How to be Really Good at Not Finding Dark Matter
with Bob Jacobsen
Saturday December 19, 2015 at 11:00 AM
100 Genetics & Plant Biology, UC Berkeley
Astronomers have found evidence for something that exerts a gravitational pull on stars, galaxies and even large parts of the Universe, but that doesn’t otherwise seem to do anything interesting. Knowing little more about it, they call it Dark Matter. Physicists want to detect and study something strange like that, so we build detectors. Very, very sensitive and quiet detectors that have to be buried deep within the Earth to get them away from any sorts of false signals. One of these detectors, LUX, is located in Cal’s old gold mine. It has looked for several years without finding any signs of Dark Matter, which is really, really interesting. Come hear about some fun things: How do people find such weird things? Why look on Earth for something found in the sky? What’s good about _not_ finding Dark Matter? How do you know your detector isn’t just broken? Gold mine? What gold mine?

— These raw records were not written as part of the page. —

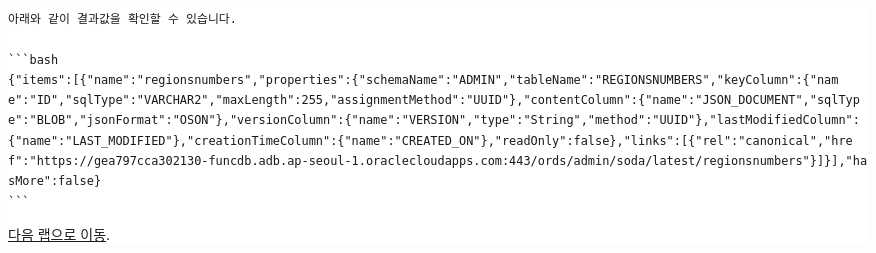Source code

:     아래와 같이 결과값을 확인할 수 있습니다.

    ```bash
    {"items":[{"name":"regionsnumbers","properties":{"schemaName":"ADMIN","tableName":"REGIONSNUMBERS","keyColumn":{"name":"ID","sqlType":"VARCHAR2","maxLength":255,"assignmentMethod":"UUID"},"contentColumn":{"name":"JSON_DOCUMENT","sqlType":"BLOB","jsonFormat":"OSON"},"versionColumn":{"name":"VERSION","type":"String","method":"UUID"},"lastModifiedColumn":{"name":"LAST_MODIFIED"},"creationTimeColumn":{"name":"CREATED_ON"},"readOnly":false},"links":[{"rel":"canonical","href":"https://gea797cca302130-funcdb.adb.ap-seoul-1.oraclecloudapps.com:443/ords/admin/soda/latest/regionsnumbers"}]}],"hasMore":false}
    ```

[다음 랩으로 이동](#next).

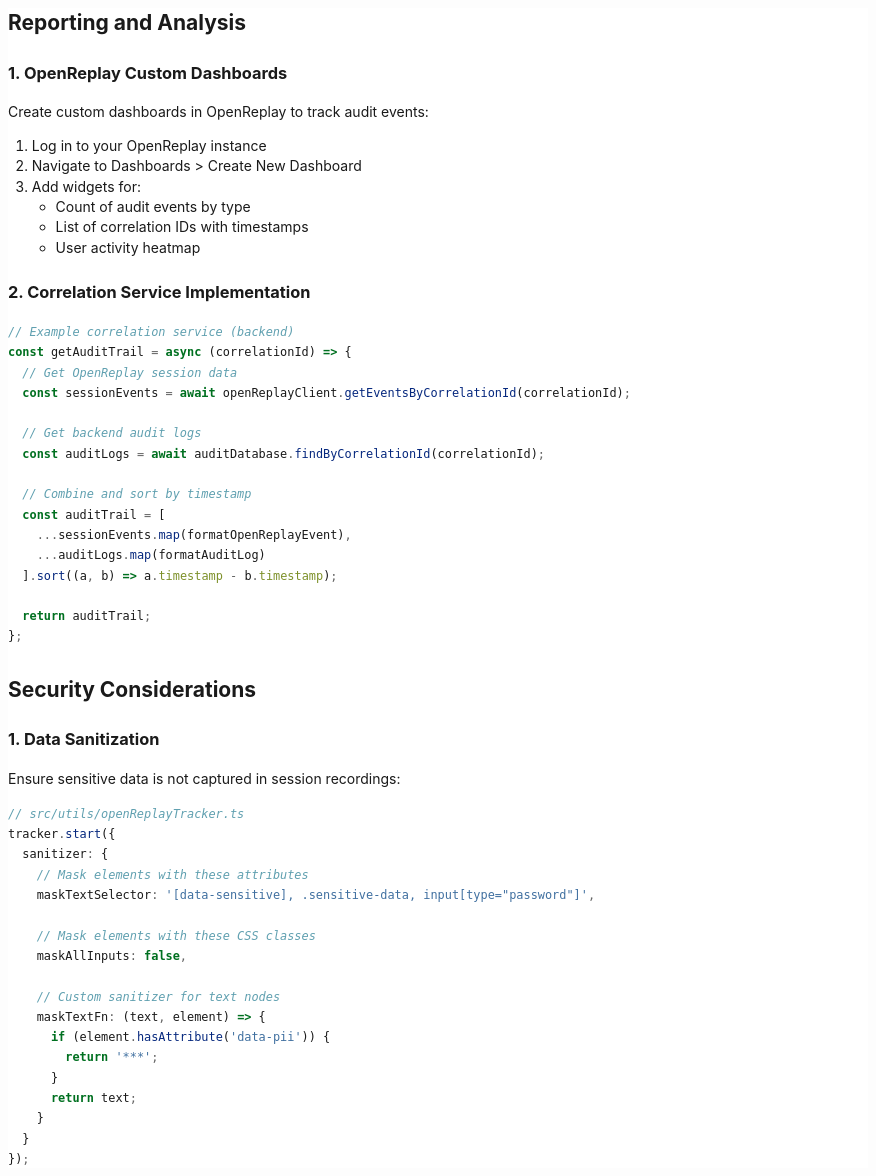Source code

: ## Reporting and Analysis

### 1. OpenReplay Custom Dashboards

Create custom dashboards in OpenReplay to track audit events:

1. Log in to your OpenReplay instance
2. Navigate to Dashboards > Create New Dashboard
3. Add widgets for:
   - Count of audit events by type
   - List of correlation IDs with timestamps
   - User activity heatmap

### 2. Correlation Service Implementation

```typescript
// Example correlation service (backend)
const getAuditTrail = async (correlationId) => {
  // Get OpenReplay session data
  const sessionEvents = await openReplayClient.getEventsByCorrelationId(correlationId);
  
  // Get backend audit logs
  const auditLogs = await auditDatabase.findByCorrelationId(correlationId);
  
  // Combine and sort by timestamp
  const auditTrail = [
    ...sessionEvents.map(formatOpenReplayEvent),
    ...auditLogs.map(formatAuditLog)
  ].sort((a, b) => a.timestamp - b.timestamp);
  
  return auditTrail;
};
```

## Security Considerations

### 1. Data Sanitization

Ensure sensitive data is not captured in session recordings:

```typescript
// src/utils/openReplayTracker.ts
tracker.start({
  sanitizer: {
    // Mask elements with these attributes
    maskTextSelector: '[data-sensitive], .sensitive-data, input[type="password"]',
    
    // Mask elements with these CSS classes
    maskAllInputs: false,
    
    // Custom sanitizer for text nodes
    maskTextFn: (text, element) => {
      if (element.hasAttribute('data-pii')) {
        return '***';
      }
      return text;
    }
  }
});
```
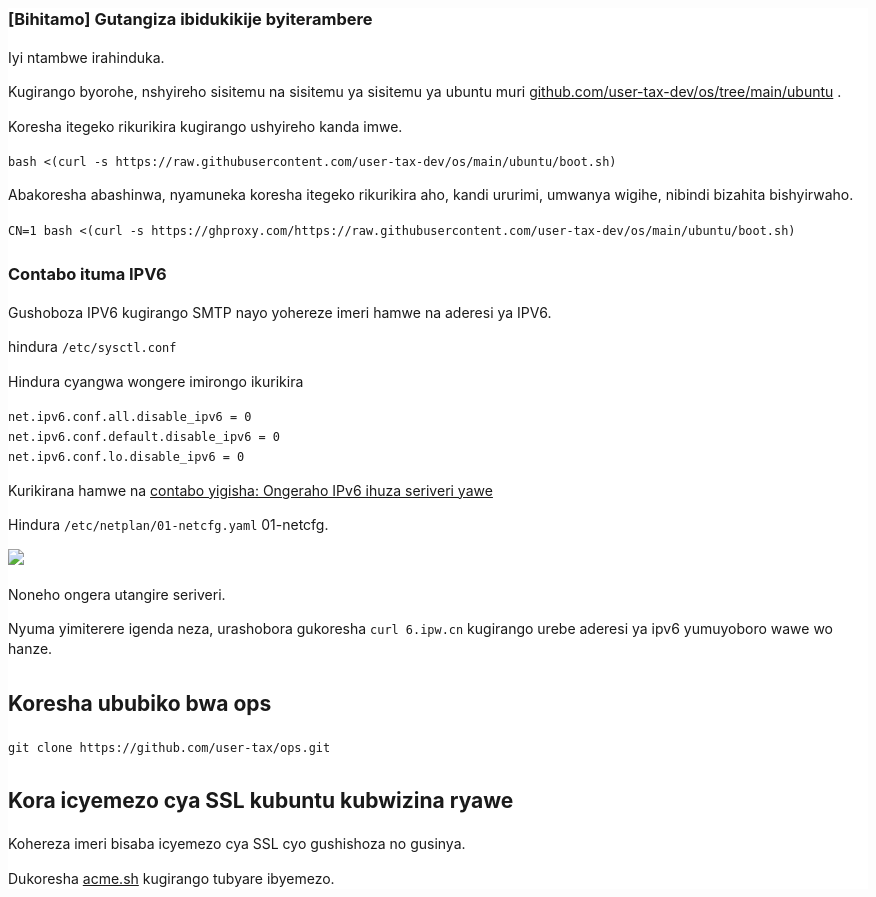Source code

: ### [Bihitamo] Gutangiza ibidukikije byiterambere

Iyi ntambwe irahinduka.

Kugirango byorohe, nshyireho sisitemu na sisitemu ya sisitemu ya ubuntu muri [github.com/user-tax-dev/os/tree/main/ubuntu](https://github.com/user-tax-dev/os/tree/main/ubuntu) .

Koresha itegeko rikurikira kugirango ushyireho kanda imwe.

```
bash <(curl -s https://raw.githubusercontent.com/user-tax-dev/os/main/ubuntu/boot.sh)
```

Abakoresha abashinwa, nyamuneka koresha itegeko rikurikira aho, kandi ururimi, umwanya wigihe, nibindi bizahita bishyirwaho.

```
CN=1 bash <(curl -s https://ghproxy.com/https://raw.githubusercontent.com/user-tax-dev/os/main/ubuntu/boot.sh)
```

### Contabo ituma IPV6

Gushoboza IPV6 kugirango SMTP nayo yohereze imeri hamwe na aderesi ya IPV6.

hindura `/etc/sysctl.conf`

Hindura cyangwa wongere imirongo ikurikira

```
net.ipv6.conf.all.disable_ipv6 = 0
net.ipv6.conf.default.disable_ipv6 = 0
net.ipv6.conf.lo.disable_ipv6 = 0
```

Kurikirana hamwe na [contabo yigisha: Ongeraho IPv6 ihuza seriveri yawe](https://contabo.com/blog/adding-ipv6-connectivity-to-your-server/)

Hindura `/etc/netplan/01-netcfg.yaml` 01-netcfg.

![](https://pub-b8db533c86124200a9d799bf3ba88099.r2.dev/2023/03/5MEi41I.webp)

Noneho ongera utangire seriveri.

Nyuma yimiterere igenda neza, urashobora gukoresha `curl 6.ipw.cn` kugirango urebe aderesi ya ipv6 yumuyoboro wawe wo hanze.

## Koresha ububiko bwa ops

```
git clone https://github.com/user-tax/ops.git
```

## Kora icyemezo cya SSL kubuntu kubwizina ryawe

Kohereza imeri bisaba icyemezo cya SSL cyo gushishoza no gusinya.

Dukoresha [acme.sh](https://github.com/acmesh-official/acme.sh) kugirango tubyare ibyemezo.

Bob Jacobsen Prof. Bob Jacobsen has been on the Berkeley physics faculty for about 20 years. Originally trained as an electrical engineer, he’s now spending his time on experiments that study the fundamental properties of matter, anti-matter, and dark matter. Sometimes these involve worldwide collaborations, huge computer systems and lots of meetings; sometimes they involve going inside mountains or building tricky little bits of electronics. As a teacher, Bob focuses on undergraduate education, particularly courses that help students see thing in new ways such as Physics for Future Presidents. He is currently serving as Interim Dean of Undergraduate Studies.